■ Extract:
---------------

Delta Variant Slowing, Not Ending Office Recovery

JLL is still confident the office market will recover and remain a critical part of work life.

The Delta variant of Covid-19 is slowing, but not ending the recovery of the office sector, JLL is reporting.

Acknowledging Delta has pushed back decisions and added near-term uncertainty, JLL is still expressing confidence the office market will recover and remain a critical part of the workplace, and of investment portfolios.

“A physical office reinforces culture, drives collaboration and innovation, enables professional growth and brings a company’s best to its clients and employees,” said John Gates, JLL’s Chief Executive Officer, Americas Markets.

As evidence of the strength of the office sector, JLL pointed out leasing volume increased yet again in the third quarter by 7.8% from Q2 to 39.2 million square feet.

The firm added leading indicators, such as lengthening lease terms, demonstrate some confidence in the market and tenant intentions to use office space long-term. In the third quarter, leases of at least 5 years in length accounted for nearly 70% of all activity and 43% of leases were at least 10 years in length.

The office recovery is being helped, JLL also said, by most companies embracing mobility or flexibility ahead of the pandemic. Hybrid models are typically the starting point to return to the office, ahead of local guidelines allowing for full capacity. However, JLL cautioned the initial impact of hybrid will be relatively minor with demand variations across the board depending on location, employee amenities and potential new construction.

The leading indicators of an office recovery have shown sustained upward momentum until Delta’s recent dip, according to the firm.

A JLL “comeback index” of those indicators which include which track tangible data such as office entry badge swipe rates, leasing activity, lease term, TSA checkpoints, unemployment claims and more, showed a peak of activity and office usage in July after retracting a bit in the last two months, Ben Breslau, JLL Chief Research Officer noted.

---------------

■ Information:

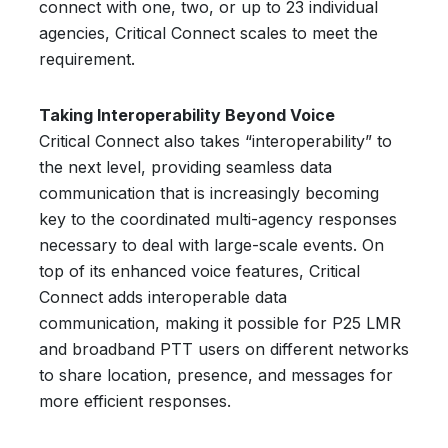
connect with one, two, or up to 23 individual
agencies, Critical Connect scales to meet the
requirement.
Taking Interoperability Beyond Voice
Critical Connect also takes “interoperability” to
the next level, providing seamless data
communication that is increasingly becoming
key to the coordinated multi-agency responses
necessary to deal with large-scale events. On
top of its enhanced voice features, Critical
Connect adds interoperable data
communication, making it possible for P25 LMR
and broadband PTT users on different networks
to share location, presence, and messages for
more efficient responses.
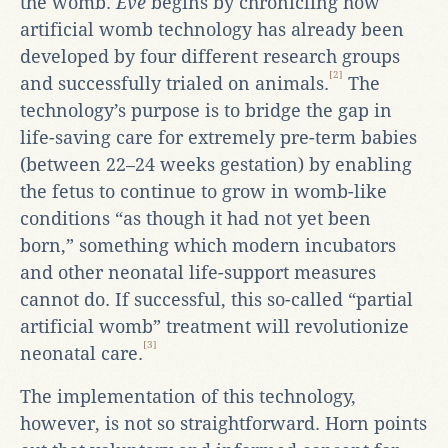
the womb.
Eve
begins by chronicling how
artificial womb technology has already been
developed by four different research groups
[2]
and successfully trialed on animals.
The
technology’s purpose is to bridge the gap in
life-saving care for extremely pre-term babies
(between 22–24 weeks gestation) by enabling
the fetus to continue to grow in womb-like
conditions “as though it had not yet been
born,” something which modern incubators
and other neonatal life-support measures
cannot do. If successful, this so-called “partial
artificial womb” treatment will revolutionize
[3]
neonatal care.
The implementation of this technology,
however, is not so straightforward. Horn points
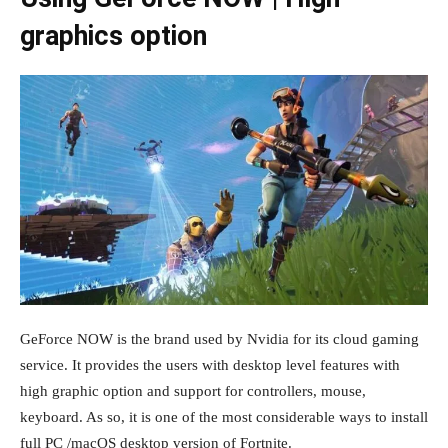
graphics option
GeForce NOW is the brand used by Nvidia for its cloud gaming
service. It provides the users with desktop level features with
high graphic option and support for controllers, mouse,
keyboard. As so, it is one of the most considerable ways to install
full PC /macOS desktop version of Fortnite.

---------------

■ Work instructions:
A) Rewrite the part of the office recovery article that begins at the words "Acknowledging Delta has" and stops after "of investment portfolios.", replacing "investment portfolios" with "real estate portfolios".
B) Continue the article on the Delta variant and the office recovery from where it stops.
These lines have no connection to the article on the office recovery.

■ Exercise results:
A)
Acknowledging Delta has pushed back decisions and added near-term uncertainty, JLL is still expressing confidence the office market will recover and remain a critical part of the workplace, and of real estate portfolios.

B)
He said JLL is anticipating Delta could push another sustained wave of office recovery into the first quarter of 2022 but won’t result in a prolonged pause given the greater level of immunity through vaccinations and the momentum we see in other sectors.”

CBRE, as well, reported earlier this month that the Delta variant is easing the office market.

“We knew that the spread of COVID’s Delta variant would affect the office-market recovery, and the August index results bear that out,” said Julie Whelan, CBRE Global head of Occupier Research. “The question is whether this is a momentary pause in the recovery or something more. It is possible that federal and corporate vaccination mandates could boost COVID- containment efforts and, by extension, nudge America’s return to the office back on track.”

Meanwhile, George Smith Partners managing director Gary Mozer offers one silver lining for the CRE community: increases in transaction volume should offset much of the effects of the delta variant. Real estate transactions are speeding up because of potential changes to the tax code such as loss of 1031 tax treatment and increasing capital gains rate, he noted earlier this month.